I have learned a few languages in my life to the point of relative fluency. I have had the best success with 10 minutes a day EVERY DAY and then one hour of serious study two to 3 times per week. If you are old enough to want to learn a language it's likely you have other responsibilities as well. If you can commit to 10 minutes every day with no exception, it's a good way to get through the times that you have to work late for a few days or you have to study for finals and can't study as much as you'd like. This helps you keep momentum and eventually get back on the wagon with your regular studies.


I'm not aware of any definitive studies, but anecdotally, I think everyone will find their own comfort zone after working with the program for a week or two. That said, here's what works for me.

My goal is to cover 5 new lessons per day, while not really aiming for a particular number of points. Instead, I try to divide my time between reviewing what I learned on the previous day and covering new material, giving the majority of my time to covering new material. When reviewing a group of lessons that were more challenging than normal, I may end up dividing my time more or less evenly between review and new material. To this end, I begin each day by going through the lessons from the previous day, and then move on to new material. I try to maintain my pre-change habit of not moving on to new lessons until I can complete the current one without mistakes. For me, this usually means going through each new lesson 1 to 3 times. While they're not my focus, this results in me typically getting between 100 and 150 points per day. If I have time afterwards, I spend some time with translations/immersion, so my points total can really go up quite a bit from there.

On weekends, I tend to have less time available for DL than during the week, so I focus instead on reviewing the material I covered during the previous week. I might only get 100 or so points a day. Sometimes I get far less, sometimes far more depending on other demands upon my time. Once a month, I spend my weekend time reviewing all of my weakest words from older lessons. Again, I'll work on some translations/immersion if I have the time available to do so.

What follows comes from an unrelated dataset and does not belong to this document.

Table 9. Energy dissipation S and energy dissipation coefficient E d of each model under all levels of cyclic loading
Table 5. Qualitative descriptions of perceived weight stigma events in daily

The last couple of weeks, the constraints on my time have resulted in me not following this plan as I have since beginning the Spanish course, and I can really feel the impact on my retention of new material. I've had to adjust my daily goals accordingly, but am finally getting back to where I can spend the amount of time I prefer on review and new lessons.

Good luck!


I can only comment on what I'm doing, and not whether or not it works... I generally go after everyone else is asleep, and then until I'm mentally fatigued enough to really blow a lesson. For example, if I lose all my hearts by the last question, I bang through it again. If I'm on lesson 5 or 6 and I lose all the hearts halfway through, I call it a day.

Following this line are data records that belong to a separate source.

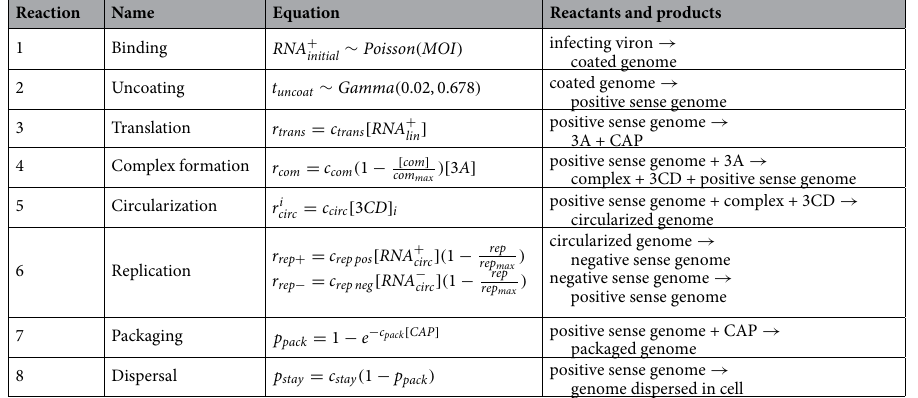
Table 1. The reactions that describe the replication cycle of PV. Numbered steps correspond to individually modeled reactions as described in Fig. 2. See Schulte et al. 23 for a full mathematical description of the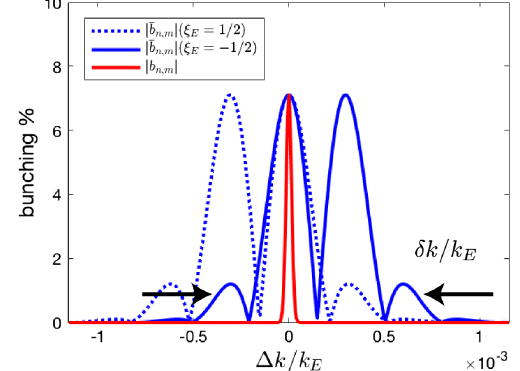
FIG. 7. Harmonic bunching spectrum envelopes (blue) of EEHG, and bunching harmonic spike (red), for a E ¼ 100 with A ¼ 3 , n ¼ − 1 . The excitation bandwidth δ k=k 1 ; 2 of the envelope, which shifts position depending on the sign of optimal ξ E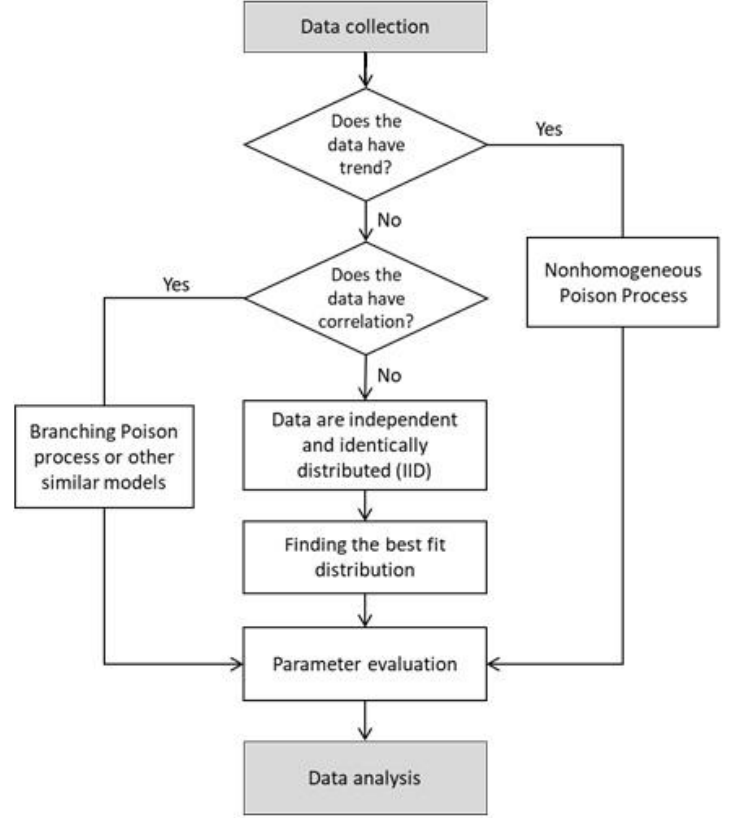
Figure 4. The process of data analysis.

My impression is that persistance is what matters most, and BobKauchers point captures this.


I can also only comment on what seems to work for me. I don't strive for a set number of points or time or anything on Duolingo, but instead try for a mix of study methods.

I use a LOT of resources. In addition to Duolingo, I watch movies with the Spanish soundtrack enabled, listen to channel 5 radio on rtve.es (news and talk radio), do the videos and flashcards at SpanishDict, do exercises on LiveMocha, attend classes and do video chats on Verbling, subscribe to Spanish publications in the Pulse app on my Android, do flashcards in Anki, subscribe to News in Slow Spanish via iTunes (sync it to my iPod and listen to it on the elliptical machine at the gym), and read Spanish books on my Kindle (with a bi-lingual dictionary installed so I can see the definition of a word with a touch of the screen).

I find that if I see/hear a word or phrase in one source and then again via another source within a day or two, my retention skyrockets.